The most common exemption that our industry will most likely see is the Large Operating Company Exemption #21 (“LOC exemption”). In order to classify for the LOC exemption, an entity must meet six requirements: 1) the entity must employ more than 20 full time employees; 2) more than 20 full time employees must be employed in the United States; 3) the entity has an operating presence at a physical office in the United States; 4) the entity must have filed a Federal income tax or informational return in the United States for the previous year demonstrating more than $5,000,000 in gross receipts or sales; 5) the entity reported this greater than $5,000,000 amount as gross receipts or sales on the entity’s IRS Form 1120, consolidated IRS Form1120, IRS Form 1120-S, IRS Form 1065, or other applicable IRS form; and 6) when gross receipts or sales from sources outside the United States, as determined under the Federal income tax principle, are excluded from the entity’s amount of
gross receipts or sales, the amount remains greater than $5,000,000. If all six requirements are met, the LOC exemption
applies. Further information on exemptions can also be found on the FinCEN website.

     As a result of the new reporting requirements, FinCEN has created an e-filing system, the Beneficial Ownership E-Filing
System (BOI E-Filing System) to make reporting as user friendly as possible so that the Beneficial Owners are encouraged to
file themselves, and on time. As the CTA is a newly implemented act and the reporting requirements are new, there will be
constant updates on the FinCEN website to address any questions that may arise. 

                Reporting deadlines are as follows:
                        • A Reporting Company created or registered to do business before 1/1/2024 has until 1/1/2025 to file.
                        • A Reporting Company created or registered to do business on or after 1/1/2024 and before 1/1/2025 will
                           have 90 calendar days after receiving actual or public notice to file.
                        • A Reporting Company created or registered to do business on or after 1/1/2025 will have 30 calendar days                                          after receiving actual or public notice to file.
                                        *Deadlines run from the time the company receives actual notice that its creation or registration
                                         is effective, or after a secretary of state or similar office first provides public notice of its creation or                                                       registration, whichever is earlier.

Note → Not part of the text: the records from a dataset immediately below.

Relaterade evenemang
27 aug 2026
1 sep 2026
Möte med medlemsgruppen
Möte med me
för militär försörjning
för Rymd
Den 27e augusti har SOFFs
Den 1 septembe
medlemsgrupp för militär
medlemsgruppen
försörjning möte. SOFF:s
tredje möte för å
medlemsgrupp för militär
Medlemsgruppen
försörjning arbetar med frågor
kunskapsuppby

     Non-compliance with reporting can result in some pretty hefty daily fines and possible imprisonment, so please file,
     and file on time!


*The information provided in this article does not, and is not intended to, constitute legal advice; instead, all information in this article is for general informational purposes only. Information in this article may not constitute the most up-to-date legal or other information. Viewers of this material should contact their attorney to obtain advice with respect to any particular legal matter. No viewer of this material should act or refrain from acting on the basis of information in this presentation without first seeking legal advice from counsel in the relevant jurisdiction. Only your individual attorney can provide assurances that the information contained herein – and your interpretation of it – is applicable or appropriate to your particular situation.  Use of, and access to, this article does not create an attorney-client relationship between the reader and Brownlee Whitlow & Praet, PLLC or any contributing law firms. All liability with respect to actions taken or not taken based on the contents of this article are hereby expressly disclaimed.